• Nationally, hospitals will keep a homeless patient up to 8 days longer than their housed counterparts incurring millions of dollars in additional costs.
  • A recent National Health Care for the Homeless study found that 75 percent of homeless patients return to the Emergency Department within two weeks of being discharged from the hospital if a respite care facility is not available.
  • Homeless adults die at a rate four to five times greater than would be expected in the general population. They die from the same causes we do, like heart disease and cancer – but they die 20 to 30 years earlier.
  • A 2013 Robert Wood Johnson study found the hospital readmission rate for homeless individuals were 50% after 30 days; more specifically 52% within one week and 75% within two weeks without a safe place to convalesce.
  • A national study found patients experiencing homelessness averaged 6 emergency department visits per year compared with 1.6 visits for those with stable housing.
  • Medical respite intervention for the homeless prevents new health conditions from developing, existing conditions from worsening and can lead to sustained supportive housing.

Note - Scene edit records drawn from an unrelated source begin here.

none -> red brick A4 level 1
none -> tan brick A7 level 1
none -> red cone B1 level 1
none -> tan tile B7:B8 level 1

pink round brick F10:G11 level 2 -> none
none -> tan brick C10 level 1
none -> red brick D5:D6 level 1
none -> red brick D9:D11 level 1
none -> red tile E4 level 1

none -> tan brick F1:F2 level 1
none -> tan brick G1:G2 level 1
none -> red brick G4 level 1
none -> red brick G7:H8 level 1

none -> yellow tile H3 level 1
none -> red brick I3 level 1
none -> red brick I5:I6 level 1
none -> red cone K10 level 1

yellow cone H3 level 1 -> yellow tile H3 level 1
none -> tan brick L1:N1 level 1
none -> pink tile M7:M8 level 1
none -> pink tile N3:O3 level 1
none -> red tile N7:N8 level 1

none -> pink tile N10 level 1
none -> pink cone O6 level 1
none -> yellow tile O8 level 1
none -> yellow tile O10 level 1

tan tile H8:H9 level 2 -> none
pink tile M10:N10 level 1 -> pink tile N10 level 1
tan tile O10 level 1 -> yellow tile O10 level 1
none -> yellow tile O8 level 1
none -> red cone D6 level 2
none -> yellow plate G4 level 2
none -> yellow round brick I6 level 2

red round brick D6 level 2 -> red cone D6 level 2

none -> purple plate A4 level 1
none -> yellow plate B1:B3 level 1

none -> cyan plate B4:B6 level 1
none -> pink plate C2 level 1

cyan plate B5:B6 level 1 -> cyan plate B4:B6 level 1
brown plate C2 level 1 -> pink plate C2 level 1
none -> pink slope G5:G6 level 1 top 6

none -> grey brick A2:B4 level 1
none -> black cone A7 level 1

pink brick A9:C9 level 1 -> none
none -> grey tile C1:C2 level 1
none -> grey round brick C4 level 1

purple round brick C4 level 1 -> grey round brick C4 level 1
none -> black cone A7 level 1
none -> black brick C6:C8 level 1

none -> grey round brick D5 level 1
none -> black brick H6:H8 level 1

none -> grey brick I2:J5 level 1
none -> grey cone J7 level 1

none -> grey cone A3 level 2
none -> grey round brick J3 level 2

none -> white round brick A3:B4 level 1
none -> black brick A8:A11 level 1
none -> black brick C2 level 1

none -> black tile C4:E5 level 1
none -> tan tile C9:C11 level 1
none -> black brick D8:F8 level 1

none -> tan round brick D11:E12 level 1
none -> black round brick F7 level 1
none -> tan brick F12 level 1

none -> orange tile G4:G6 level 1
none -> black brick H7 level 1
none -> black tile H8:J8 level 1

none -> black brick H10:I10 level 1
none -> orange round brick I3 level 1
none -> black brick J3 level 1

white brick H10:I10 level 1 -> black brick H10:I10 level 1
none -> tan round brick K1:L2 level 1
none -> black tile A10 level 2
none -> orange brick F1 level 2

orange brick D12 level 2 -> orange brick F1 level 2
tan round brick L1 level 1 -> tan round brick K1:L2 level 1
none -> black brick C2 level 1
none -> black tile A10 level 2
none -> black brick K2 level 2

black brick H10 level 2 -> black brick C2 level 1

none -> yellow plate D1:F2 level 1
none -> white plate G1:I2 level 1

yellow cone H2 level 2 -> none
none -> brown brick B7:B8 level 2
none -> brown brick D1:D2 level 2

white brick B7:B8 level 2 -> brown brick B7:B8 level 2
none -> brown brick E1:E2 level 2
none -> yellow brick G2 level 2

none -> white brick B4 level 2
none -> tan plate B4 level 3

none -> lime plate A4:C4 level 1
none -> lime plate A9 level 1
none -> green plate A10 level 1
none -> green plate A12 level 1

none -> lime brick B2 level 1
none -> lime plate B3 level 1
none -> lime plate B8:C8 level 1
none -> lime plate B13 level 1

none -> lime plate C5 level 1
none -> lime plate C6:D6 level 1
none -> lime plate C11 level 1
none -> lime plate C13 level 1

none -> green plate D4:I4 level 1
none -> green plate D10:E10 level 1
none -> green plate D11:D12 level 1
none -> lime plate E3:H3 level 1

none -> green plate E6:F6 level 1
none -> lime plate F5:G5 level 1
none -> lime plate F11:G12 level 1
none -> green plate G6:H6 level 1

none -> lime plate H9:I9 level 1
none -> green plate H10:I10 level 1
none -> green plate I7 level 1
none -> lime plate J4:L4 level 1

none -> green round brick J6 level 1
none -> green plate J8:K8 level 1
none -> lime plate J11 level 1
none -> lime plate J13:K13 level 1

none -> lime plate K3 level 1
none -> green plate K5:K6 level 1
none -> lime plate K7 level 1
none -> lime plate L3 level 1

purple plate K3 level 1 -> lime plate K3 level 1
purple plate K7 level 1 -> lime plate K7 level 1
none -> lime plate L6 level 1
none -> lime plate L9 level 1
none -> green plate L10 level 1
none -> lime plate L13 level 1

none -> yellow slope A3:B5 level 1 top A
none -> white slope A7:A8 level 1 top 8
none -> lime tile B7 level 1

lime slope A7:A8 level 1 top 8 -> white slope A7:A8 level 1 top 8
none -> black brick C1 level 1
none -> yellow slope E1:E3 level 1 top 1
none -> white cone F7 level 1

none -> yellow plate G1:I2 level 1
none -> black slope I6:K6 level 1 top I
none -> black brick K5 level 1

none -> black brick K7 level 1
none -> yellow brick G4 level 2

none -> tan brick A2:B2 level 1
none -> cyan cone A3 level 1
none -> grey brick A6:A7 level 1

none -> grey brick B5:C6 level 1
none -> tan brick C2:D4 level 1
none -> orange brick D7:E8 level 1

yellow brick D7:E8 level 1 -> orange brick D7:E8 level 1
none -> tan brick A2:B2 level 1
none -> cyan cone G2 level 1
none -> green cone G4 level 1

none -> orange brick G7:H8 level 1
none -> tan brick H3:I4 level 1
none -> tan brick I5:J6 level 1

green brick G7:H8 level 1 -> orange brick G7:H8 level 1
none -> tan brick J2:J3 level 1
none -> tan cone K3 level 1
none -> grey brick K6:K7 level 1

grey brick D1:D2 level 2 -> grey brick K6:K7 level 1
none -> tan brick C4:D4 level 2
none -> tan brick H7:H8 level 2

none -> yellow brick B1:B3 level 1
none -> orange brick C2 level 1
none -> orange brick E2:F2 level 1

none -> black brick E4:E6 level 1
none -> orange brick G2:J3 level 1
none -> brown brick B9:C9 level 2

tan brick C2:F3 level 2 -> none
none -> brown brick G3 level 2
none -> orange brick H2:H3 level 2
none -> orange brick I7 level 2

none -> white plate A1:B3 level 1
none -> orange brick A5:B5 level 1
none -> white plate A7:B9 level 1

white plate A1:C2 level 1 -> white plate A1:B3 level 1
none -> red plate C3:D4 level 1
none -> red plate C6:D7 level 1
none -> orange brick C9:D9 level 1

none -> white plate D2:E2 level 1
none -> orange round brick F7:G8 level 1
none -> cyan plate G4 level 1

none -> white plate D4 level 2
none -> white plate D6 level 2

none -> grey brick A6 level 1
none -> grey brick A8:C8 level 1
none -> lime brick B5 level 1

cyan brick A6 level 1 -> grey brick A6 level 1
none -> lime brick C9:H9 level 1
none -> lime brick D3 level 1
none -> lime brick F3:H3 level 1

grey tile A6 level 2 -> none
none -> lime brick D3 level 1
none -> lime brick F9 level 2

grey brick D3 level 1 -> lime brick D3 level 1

  • Hospitals across the country incur substantial losses on caring for homeless patients. In study after study, medical respite reduces these losses by reducing length of stay, subsequent emergency department visits and subsequent inpatient admissions.
  • Healthcare combined with housing is the key intervention that will break the cycle of chronic homelessness and accessing the hospital.
  • There are about 80 programs similar in scope across the country, most funded by hospitals or private donors –an insufficient number to meet the current demand.